Quando chegou ao Rio, o homem, que é proveniente de Uganda, ficou hospedado no bairro de Vila Isabel. Outras cinco pessoas residentes no mesmo local estão sendo monitoradas e permanecem assintomáticas.
Em Uganda, ele não realizou deslocamentos internos, não teve contato com pessoas doentes e nem foi a outros países com surtos de ebola.
Segundo o ministério, o paciente apresentou calafrios, tosse e diarreia. Exames laboratoriais confirmaram resultado positivo para malária.
Neste domingo (31), análises realizadas a partir de amostras de saliva e urina apresentaram resultado negativo para ebola.
Os exames foram conduzidos pelo Instituto Oswaldo Cruz (IOC/Fiocruz). A amostra de sangue segue em análise. A possibilidade de confirmação da doença após resultados iniciais negativos é considerada muito baixa.
CASO SUSPEITO EM SÃO PAULO
O homem de 37 anos com suspeita de infecção pelo vírus ebola internado no Instituto Emílio Ribas, no Pacaembu, zona oeste de São Paulo, está com meningite.

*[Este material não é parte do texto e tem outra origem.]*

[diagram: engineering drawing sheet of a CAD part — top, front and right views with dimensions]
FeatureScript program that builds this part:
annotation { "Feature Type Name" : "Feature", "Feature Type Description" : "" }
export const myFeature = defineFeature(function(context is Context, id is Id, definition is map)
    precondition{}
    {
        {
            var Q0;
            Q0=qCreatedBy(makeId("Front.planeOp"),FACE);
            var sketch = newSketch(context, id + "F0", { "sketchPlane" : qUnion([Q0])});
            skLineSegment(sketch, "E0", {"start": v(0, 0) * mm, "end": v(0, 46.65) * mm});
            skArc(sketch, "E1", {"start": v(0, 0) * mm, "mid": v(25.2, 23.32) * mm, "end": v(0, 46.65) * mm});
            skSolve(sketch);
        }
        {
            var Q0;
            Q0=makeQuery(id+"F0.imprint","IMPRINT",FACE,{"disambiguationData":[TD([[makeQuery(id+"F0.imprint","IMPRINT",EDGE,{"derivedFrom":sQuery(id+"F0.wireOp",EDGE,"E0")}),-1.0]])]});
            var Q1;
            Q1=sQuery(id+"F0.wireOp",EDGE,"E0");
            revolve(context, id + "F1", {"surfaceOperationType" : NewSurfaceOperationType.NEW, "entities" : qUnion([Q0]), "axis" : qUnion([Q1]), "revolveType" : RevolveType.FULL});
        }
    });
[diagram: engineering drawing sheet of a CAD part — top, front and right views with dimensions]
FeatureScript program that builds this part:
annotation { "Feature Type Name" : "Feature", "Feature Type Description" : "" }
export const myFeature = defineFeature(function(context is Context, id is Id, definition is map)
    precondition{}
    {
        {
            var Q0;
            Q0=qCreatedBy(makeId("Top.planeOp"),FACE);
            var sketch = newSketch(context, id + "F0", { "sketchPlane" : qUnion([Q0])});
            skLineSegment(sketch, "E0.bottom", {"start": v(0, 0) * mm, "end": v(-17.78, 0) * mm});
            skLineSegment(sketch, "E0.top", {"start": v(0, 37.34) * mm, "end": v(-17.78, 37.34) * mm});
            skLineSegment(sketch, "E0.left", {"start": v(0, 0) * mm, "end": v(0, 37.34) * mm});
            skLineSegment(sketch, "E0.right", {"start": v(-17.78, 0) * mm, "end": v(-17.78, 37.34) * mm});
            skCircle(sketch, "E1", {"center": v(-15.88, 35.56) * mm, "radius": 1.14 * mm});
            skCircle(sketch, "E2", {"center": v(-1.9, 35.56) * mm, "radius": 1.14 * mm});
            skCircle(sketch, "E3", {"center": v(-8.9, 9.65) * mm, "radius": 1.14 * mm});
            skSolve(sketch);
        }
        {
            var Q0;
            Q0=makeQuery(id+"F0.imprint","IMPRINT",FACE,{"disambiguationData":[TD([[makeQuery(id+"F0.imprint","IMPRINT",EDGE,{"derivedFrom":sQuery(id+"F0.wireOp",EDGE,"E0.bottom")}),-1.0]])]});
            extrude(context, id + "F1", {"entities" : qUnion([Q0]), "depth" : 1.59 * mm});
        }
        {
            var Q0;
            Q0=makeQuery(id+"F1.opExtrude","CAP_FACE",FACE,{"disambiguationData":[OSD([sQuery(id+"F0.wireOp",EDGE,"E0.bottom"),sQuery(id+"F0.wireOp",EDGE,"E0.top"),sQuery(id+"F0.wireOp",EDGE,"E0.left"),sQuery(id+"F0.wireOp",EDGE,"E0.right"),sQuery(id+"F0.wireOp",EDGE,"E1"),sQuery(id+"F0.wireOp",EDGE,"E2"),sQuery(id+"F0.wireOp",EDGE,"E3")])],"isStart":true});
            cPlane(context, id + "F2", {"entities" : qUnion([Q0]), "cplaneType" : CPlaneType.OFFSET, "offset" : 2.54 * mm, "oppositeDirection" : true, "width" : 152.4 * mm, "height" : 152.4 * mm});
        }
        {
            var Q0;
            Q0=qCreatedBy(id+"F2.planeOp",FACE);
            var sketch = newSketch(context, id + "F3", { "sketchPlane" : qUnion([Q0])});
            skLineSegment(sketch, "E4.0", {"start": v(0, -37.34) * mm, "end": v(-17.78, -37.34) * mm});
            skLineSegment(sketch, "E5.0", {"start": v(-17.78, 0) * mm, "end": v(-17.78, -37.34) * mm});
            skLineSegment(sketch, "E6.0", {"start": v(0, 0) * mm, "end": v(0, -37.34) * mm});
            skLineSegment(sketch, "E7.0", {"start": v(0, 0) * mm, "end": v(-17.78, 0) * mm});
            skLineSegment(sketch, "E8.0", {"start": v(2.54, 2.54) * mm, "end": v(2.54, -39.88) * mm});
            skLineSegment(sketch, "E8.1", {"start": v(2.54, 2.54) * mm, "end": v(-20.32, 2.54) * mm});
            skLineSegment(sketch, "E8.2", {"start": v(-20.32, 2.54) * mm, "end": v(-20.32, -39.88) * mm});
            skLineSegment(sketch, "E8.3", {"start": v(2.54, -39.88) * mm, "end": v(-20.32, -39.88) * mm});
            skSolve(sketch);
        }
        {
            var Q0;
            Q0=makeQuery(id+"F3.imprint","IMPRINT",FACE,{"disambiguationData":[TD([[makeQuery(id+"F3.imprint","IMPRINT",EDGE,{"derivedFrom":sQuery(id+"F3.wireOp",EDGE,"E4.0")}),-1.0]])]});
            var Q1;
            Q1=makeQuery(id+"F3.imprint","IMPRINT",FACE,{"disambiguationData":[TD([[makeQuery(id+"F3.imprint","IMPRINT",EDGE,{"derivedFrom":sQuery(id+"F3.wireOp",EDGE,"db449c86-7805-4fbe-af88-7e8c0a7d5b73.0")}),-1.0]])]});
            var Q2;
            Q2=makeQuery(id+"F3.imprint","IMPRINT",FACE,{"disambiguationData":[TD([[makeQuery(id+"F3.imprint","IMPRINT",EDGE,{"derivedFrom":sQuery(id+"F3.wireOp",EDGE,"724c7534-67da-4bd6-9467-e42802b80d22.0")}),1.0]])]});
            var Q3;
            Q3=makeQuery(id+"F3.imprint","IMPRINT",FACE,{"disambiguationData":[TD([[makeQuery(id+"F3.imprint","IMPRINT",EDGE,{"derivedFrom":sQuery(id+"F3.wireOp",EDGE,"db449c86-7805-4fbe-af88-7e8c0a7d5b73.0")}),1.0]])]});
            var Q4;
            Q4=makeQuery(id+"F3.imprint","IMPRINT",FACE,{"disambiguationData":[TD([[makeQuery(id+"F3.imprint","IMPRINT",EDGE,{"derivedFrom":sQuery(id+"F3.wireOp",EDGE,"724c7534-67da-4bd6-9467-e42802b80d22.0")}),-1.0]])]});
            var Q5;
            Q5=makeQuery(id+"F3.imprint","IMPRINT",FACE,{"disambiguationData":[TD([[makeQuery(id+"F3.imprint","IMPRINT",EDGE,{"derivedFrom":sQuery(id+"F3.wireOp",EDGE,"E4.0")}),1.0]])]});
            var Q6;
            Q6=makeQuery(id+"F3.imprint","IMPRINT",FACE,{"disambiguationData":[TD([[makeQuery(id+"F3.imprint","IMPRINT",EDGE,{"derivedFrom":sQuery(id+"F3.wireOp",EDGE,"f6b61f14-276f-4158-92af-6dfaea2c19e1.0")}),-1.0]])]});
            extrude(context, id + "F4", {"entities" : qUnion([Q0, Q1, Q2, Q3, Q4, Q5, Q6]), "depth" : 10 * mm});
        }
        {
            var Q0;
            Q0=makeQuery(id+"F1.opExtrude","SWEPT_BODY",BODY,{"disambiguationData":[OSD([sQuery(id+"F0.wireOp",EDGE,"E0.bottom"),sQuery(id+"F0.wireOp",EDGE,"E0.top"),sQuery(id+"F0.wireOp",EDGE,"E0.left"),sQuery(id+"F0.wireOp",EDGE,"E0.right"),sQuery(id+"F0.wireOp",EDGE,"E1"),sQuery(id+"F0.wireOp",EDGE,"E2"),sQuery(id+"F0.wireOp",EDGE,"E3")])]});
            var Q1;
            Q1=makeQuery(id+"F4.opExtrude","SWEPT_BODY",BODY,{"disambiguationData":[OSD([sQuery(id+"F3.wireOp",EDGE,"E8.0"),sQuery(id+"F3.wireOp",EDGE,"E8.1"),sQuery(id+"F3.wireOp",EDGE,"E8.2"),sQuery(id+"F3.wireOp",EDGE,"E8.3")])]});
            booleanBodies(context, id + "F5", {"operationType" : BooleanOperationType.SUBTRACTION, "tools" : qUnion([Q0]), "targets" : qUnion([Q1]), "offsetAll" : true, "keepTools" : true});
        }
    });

Ele continua hospitalizado, em isolamento e seu estado de saúde é considerado grave. As informações são da Secretaria Estadual da Saúde de São Paulo. A investigação para ebola continua.
O Ministério da Saúde reforça que os vírus causadores de ebola não são transmissíveis durante o período de incubação e nem transmitidos por via respiratória.
O risco de transmissão da doença no Brasil e na América do Sul é considerado baixo.